Cultural figures of the Armenian SSR extremely rarely visited Karabakh, especially in the decades preceding the collapse of the USSR. Prior to this, one of the rare exceptions was famous Armenian poet Avetik Isahakyan’s trip to Karabakh in July 1948.
The master was heavily impressed by what he saw, as evidenced by the short entries in his notebook. We offer their fragments to the reader:
“When I inquired local women, they started to cry. List their losses. There is no home in Karabakh where there would be no casualties. There are families where 3-4 sons were killed. Simply everything was squeezed out from the people.

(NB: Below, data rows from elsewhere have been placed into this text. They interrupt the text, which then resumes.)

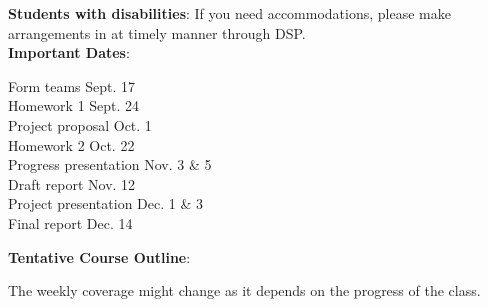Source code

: \documentclass[11pt]{article}
\begin{document}
\textbf{Students with disabilities}: If you need accommodations, please make
arrangements in at timely manner through DSP.\\

\noindent\textbf{Important Dates}:
\begin{center} \begin{minipage}{5in}
\begin{flushleft}
Form teams \dotfill Sept. 17\\
Homework 1 \dotfill Sept. 24\\
Project proposal \dotfill Oct. 1\\
Homework 2 \dotfill Oct. 22\\
Progress presentation \dotfill Nov. 3 \& 5\\
Draft report \dotfill Nov. 12\\
Project presentation \dotfill Dec. 1 \& 3\\
Final report \dotfill Dec. 14\\
\end{flushleft}
\end{minipage}
\end{center}

\newpage

\textbf {\large Tentative Course Outline}:

The weekly coverage might change as it depends on the progress of the class.
\end{document}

Karabakh is completely cut off from Armenia: it has neither newspapers nor books. There are no textbooks in Armenian. Baku does not print any. Is this a consequence of heartlessness or a system policy?
The autonomy of Nagorno-Karabakh is a fiction. It is fully and completely subordinate to Baku. Stepanakert does not print a single book in Armenian. One pathetic newspaper. The local youth is boiling and wants to speak, but there are no opportunities. One guy said, ‘We do not have a dais.’
Kirovabad is a lost part of Armenianship. An Armenian quarter on the outskirts. And Stepanakert is a submissive, fictitious autonomy under the heel of Baku.”